Data records
↓↓↓
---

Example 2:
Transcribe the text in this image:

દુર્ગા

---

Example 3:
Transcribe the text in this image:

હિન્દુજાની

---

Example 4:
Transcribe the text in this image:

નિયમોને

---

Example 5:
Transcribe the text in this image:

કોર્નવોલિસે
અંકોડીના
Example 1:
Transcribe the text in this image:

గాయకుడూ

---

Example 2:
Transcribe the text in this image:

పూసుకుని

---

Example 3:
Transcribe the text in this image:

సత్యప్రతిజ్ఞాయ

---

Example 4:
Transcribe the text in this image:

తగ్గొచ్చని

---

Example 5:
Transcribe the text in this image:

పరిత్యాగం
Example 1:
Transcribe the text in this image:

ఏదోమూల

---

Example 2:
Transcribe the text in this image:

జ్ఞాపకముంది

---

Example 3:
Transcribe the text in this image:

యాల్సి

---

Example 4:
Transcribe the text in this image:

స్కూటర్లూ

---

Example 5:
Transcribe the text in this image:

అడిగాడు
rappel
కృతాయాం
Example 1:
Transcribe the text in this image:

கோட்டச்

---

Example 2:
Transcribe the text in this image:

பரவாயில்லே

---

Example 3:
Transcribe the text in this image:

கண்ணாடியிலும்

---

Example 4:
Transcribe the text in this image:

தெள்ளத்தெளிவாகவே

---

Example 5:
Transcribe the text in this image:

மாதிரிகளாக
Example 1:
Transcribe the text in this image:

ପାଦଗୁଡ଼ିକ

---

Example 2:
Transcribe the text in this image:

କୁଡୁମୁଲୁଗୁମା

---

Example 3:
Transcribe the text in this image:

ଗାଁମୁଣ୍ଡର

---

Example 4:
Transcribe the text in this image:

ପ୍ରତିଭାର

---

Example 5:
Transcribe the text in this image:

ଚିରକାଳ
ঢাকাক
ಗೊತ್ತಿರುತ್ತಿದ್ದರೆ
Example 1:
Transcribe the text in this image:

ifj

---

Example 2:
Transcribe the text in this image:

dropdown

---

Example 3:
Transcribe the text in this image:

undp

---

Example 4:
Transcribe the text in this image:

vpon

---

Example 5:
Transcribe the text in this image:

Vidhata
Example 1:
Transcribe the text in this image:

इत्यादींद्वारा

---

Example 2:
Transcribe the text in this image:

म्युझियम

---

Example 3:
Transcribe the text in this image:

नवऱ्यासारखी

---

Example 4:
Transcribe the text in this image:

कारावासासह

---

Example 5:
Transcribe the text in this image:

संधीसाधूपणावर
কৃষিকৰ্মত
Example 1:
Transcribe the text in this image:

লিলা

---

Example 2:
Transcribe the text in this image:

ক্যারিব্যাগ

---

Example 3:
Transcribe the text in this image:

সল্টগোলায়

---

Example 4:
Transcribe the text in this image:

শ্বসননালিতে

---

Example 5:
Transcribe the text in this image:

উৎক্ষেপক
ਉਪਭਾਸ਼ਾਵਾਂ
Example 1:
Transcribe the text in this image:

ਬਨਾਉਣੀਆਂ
↑↑↑
**Your instructions**: Repeat all of the data shown above, exactly as it appears.

**Response**:
---

Example 2:
Transcribe the text in this image:

દુર્ગા

---

Example 3:
Transcribe the text in this image:

હિન્દુજાની

---

Example 4:
Transcribe the text in this image:

નિયમોને

---

Example 5:
Transcribe the text in this image:

કોર્નવોલિસે
અંકોડીના
Example 1:
Transcribe the text in this image:

గాయకుడూ

---

Example 2:
Transcribe the text in this image:

పూసుకుని

---

Example 3:
Transcribe the text in this image:

సత్యప్రతిజ్ఞాయ

---

Example 4:
Transcribe the text in this image:

తగ్గొచ్చని

---

Example 5:
Transcribe the text in this image:

పరిత్యాగం
Example 1:
Transcribe the text in this image:

ఏదోమూల

---

Example 2:
Transcribe the text in this image:

జ్ఞాపకముంది

---

Example 3:
Transcribe the text in this image:

యాల్సి

---

Example 4:
Transcribe the text in this image:

స్కూటర్లూ

---

Example 5:
Transcribe the text in this image:

అడిగాడు
rappel
కృతాయాం
Example 1:
Transcribe the text in this image:

கோட்டச்

---

Example 2:
Transcribe the text in this image:

பரவாயில்லே

---

Example 3:
Transcribe the text in this image:

கண்ணாடியிலும்

---

Example 4:
Transcribe the text in this image:

தெள்ளத்தெளிவாகவே

---

Example 5:
Transcribe the text in this image:

மாதிரிகளாக
Example 1:
Transcribe the text in this image:

ପାଦଗୁଡ଼ିକ

---

Example 2:
Transcribe the text in this image:

କୁଡୁମୁଲୁଗୁମା

---

Example 3:
Transcribe the text in this image:

ଗାଁମୁଣ୍ଡର

---

Example 4:
Transcribe the text in this image:

ପ୍ରତିଭାର

---

Example 5:
Transcribe the text in this image:

ଚିରକାଳ
ঢাকাক
ಗೊತ್ತಿರುತ್ತಿದ್ದರೆ
Example 1:
Transcribe the text in this image:

ifj

---

Example 2:
Transcribe the text in this image:

dropdown

---

Example 3:
Transcribe the text in this image:

undp

---

Example 4:
Transcribe the text in this image:

vpon

---

Example 5:
Transcribe the text in this image:

Vidhata
Example 1:
Transcribe the text in this image:

इत्यादींद्वारा

---

Example 2:
Transcribe the text in this image:

म्युझियम

---

Example 3:
Transcribe the text in this image:

नवऱ्यासारखी

---

Example 4:
Transcribe the text in this image:

कारावासासह

---

Example 5:
Transcribe the text in this image:

संधीसाधूपणावर
কৃষিকৰ্মত
Example 1:
Transcribe the text in this image:

লিলা

---

Example 2:
Transcribe the text in this image:

ক্যারিব্যাগ

---

Example 3:
Transcribe the text in this image:

সল্টগোলায়

---

Example 4:
Transcribe the text in this image:

শ্বসননালিতে

---

Example 5:
Transcribe the text in this image:

উৎক্ষেপক
ਉਪਭਾਸ਼ਾਵਾਂ
Example 1:
Transcribe the text in this image:

ਬਨਾਉਣੀਆਂ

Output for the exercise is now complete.